*** Block opens ***

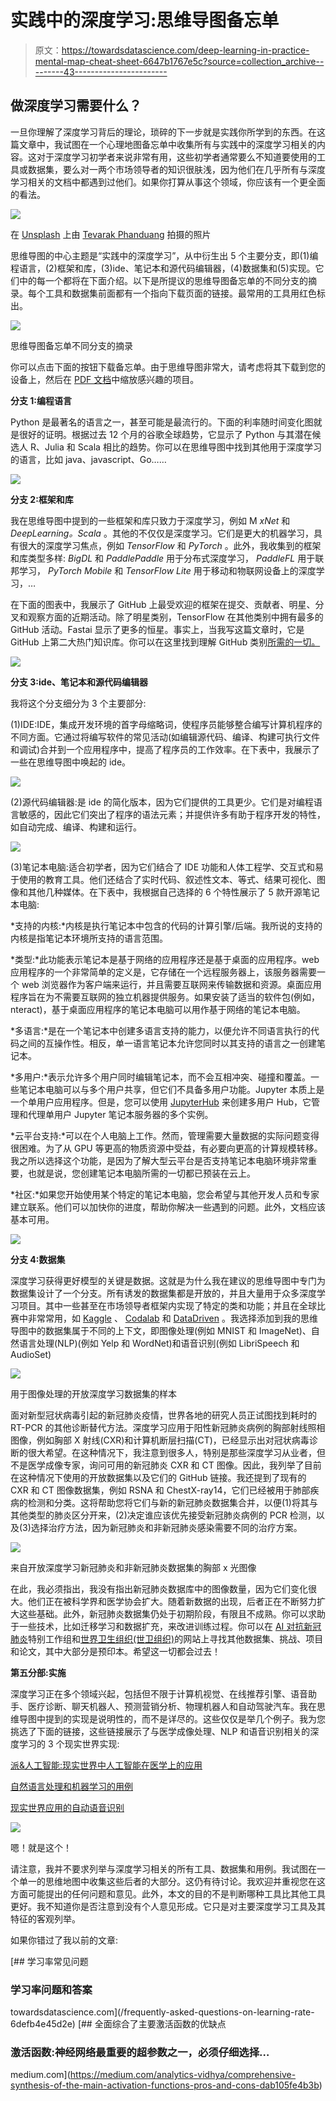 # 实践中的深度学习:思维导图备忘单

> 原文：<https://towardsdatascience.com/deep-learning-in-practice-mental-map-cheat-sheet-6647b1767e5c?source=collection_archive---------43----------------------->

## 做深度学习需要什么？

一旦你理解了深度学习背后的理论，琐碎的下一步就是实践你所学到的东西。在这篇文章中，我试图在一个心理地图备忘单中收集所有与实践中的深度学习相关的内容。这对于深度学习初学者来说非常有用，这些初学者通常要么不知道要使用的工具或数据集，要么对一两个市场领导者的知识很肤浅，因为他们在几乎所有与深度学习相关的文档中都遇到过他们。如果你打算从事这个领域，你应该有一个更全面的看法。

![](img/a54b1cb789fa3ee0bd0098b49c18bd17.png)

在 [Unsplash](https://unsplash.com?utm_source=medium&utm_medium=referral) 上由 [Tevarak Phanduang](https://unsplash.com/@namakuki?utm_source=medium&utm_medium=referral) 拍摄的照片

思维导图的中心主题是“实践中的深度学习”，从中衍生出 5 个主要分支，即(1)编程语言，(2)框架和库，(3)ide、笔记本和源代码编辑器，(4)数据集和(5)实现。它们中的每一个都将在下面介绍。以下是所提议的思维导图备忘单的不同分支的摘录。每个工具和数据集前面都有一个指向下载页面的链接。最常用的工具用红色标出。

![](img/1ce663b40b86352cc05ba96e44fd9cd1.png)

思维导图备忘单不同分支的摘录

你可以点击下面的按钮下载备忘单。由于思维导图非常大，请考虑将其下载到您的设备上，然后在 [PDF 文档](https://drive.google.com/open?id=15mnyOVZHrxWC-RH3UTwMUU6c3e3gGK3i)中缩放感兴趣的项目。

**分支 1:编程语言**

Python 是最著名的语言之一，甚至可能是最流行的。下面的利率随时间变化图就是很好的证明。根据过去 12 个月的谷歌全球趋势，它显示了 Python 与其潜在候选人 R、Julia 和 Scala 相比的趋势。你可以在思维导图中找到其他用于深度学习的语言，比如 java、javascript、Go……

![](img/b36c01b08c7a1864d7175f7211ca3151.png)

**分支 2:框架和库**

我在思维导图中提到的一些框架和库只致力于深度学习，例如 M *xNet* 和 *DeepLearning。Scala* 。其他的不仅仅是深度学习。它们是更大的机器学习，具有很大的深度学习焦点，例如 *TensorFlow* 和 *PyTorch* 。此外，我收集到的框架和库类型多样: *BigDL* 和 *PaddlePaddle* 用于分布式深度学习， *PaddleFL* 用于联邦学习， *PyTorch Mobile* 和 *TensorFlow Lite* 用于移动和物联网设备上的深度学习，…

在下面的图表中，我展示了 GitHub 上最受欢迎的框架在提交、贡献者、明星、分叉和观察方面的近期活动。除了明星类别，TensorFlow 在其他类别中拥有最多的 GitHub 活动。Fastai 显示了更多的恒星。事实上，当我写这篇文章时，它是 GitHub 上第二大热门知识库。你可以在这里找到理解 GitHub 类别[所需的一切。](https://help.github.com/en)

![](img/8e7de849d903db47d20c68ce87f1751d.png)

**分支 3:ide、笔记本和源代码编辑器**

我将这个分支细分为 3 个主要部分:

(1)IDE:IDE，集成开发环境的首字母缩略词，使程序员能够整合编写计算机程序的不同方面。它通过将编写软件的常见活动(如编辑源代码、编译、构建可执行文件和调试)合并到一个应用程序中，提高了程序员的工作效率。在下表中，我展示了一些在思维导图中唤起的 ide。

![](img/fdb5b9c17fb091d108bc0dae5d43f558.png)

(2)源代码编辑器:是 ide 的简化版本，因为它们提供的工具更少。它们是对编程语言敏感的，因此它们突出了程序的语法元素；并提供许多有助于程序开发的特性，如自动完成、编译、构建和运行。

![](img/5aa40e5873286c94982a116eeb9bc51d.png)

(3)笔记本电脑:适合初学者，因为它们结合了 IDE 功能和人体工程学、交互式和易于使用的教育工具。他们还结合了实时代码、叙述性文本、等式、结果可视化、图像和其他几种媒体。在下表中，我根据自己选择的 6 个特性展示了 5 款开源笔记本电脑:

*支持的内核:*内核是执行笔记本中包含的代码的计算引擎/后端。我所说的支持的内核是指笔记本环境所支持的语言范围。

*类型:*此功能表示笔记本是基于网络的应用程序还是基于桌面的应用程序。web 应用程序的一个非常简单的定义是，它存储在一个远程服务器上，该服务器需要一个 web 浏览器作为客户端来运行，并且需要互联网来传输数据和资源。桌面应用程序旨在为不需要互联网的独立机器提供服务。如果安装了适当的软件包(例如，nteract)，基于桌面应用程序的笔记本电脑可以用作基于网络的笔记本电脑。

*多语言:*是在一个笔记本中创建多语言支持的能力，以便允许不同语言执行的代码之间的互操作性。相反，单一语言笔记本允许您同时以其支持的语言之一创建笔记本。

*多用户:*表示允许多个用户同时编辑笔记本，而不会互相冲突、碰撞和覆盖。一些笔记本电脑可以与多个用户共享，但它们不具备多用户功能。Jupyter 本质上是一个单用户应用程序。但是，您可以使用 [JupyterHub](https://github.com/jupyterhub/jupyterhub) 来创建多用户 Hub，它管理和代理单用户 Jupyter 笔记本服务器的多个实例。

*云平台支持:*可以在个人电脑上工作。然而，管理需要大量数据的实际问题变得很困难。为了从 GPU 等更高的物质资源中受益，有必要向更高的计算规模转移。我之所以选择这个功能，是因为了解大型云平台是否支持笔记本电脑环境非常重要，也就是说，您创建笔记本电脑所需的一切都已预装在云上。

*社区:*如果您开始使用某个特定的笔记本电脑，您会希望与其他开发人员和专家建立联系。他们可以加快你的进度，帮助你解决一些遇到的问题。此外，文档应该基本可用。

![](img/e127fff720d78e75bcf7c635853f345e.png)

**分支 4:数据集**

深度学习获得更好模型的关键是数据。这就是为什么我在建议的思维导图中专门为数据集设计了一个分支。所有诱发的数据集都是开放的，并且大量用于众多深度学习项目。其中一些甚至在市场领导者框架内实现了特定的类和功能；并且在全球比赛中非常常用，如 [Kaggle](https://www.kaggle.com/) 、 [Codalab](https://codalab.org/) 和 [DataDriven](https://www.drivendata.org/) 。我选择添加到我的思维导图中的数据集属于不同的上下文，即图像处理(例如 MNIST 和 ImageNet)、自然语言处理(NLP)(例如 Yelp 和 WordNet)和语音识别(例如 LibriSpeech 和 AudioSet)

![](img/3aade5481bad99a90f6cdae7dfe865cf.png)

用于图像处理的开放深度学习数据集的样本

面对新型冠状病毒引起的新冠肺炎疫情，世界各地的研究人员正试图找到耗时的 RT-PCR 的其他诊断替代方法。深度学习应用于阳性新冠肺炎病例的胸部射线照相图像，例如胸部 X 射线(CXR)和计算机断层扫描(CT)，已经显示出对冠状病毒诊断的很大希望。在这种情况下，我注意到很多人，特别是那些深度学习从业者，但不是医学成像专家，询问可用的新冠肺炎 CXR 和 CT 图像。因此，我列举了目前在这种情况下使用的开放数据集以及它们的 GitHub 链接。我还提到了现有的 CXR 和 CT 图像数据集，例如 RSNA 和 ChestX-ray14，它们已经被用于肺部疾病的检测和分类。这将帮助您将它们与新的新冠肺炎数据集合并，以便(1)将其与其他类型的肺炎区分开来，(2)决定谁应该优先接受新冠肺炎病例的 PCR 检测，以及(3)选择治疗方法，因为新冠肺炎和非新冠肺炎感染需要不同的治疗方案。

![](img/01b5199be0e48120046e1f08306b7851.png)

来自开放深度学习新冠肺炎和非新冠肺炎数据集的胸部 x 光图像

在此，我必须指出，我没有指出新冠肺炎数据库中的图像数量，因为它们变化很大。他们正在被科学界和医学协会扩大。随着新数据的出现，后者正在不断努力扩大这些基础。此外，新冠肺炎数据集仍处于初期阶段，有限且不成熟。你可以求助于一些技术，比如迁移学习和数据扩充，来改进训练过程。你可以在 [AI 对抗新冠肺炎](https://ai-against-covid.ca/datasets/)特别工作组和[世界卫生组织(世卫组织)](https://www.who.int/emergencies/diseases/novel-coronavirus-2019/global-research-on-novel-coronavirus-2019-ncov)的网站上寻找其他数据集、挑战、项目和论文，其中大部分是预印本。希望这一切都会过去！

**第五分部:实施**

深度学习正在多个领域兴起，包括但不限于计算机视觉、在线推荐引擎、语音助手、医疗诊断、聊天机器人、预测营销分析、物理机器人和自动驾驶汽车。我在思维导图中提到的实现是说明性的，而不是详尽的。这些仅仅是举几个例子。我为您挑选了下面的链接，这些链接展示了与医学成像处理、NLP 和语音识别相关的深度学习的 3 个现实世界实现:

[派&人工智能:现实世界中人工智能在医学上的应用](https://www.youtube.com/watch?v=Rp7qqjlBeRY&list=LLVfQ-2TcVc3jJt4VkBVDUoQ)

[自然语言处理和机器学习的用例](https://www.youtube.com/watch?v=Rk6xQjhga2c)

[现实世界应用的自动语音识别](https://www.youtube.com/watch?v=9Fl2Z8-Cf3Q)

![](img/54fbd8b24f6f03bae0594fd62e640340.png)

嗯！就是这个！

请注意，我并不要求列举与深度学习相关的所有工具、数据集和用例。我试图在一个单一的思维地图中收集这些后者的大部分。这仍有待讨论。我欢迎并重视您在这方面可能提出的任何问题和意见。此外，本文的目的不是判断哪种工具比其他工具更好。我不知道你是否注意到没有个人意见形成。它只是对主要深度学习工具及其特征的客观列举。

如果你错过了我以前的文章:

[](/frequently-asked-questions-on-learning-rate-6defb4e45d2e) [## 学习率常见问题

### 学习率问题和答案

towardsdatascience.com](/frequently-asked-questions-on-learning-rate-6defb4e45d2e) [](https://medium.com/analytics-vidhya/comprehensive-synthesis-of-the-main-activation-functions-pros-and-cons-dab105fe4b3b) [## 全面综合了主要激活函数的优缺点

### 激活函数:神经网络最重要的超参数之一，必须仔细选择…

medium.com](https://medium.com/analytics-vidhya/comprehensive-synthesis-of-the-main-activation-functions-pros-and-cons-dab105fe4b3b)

*** Block closes ***

Exercise instructions: The required output is the line holding "### 学习率问题和答案" plus every line after it in the data, reproduced exactly.

Written response:
### 学习率问题和答案

towardsdatascience.com](/frequently-asked-questions-on-learning-rate-6defb4e45d2e) [](https://medium.com/analytics-vidhya/comprehensive-synthesis-of-the-main-activation-functions-pros-and-cons-dab105fe4b3b) [## 全面综合了主要激活函数的优缺点

### 激活函数:神经网络最重要的超参数之一，必须仔细选择…

medium.com](https://medium.com/analytics-vidhya/comprehensive-synthesis-of-the-main-activation-functions-pros-and-cons-dab105fe4b3b)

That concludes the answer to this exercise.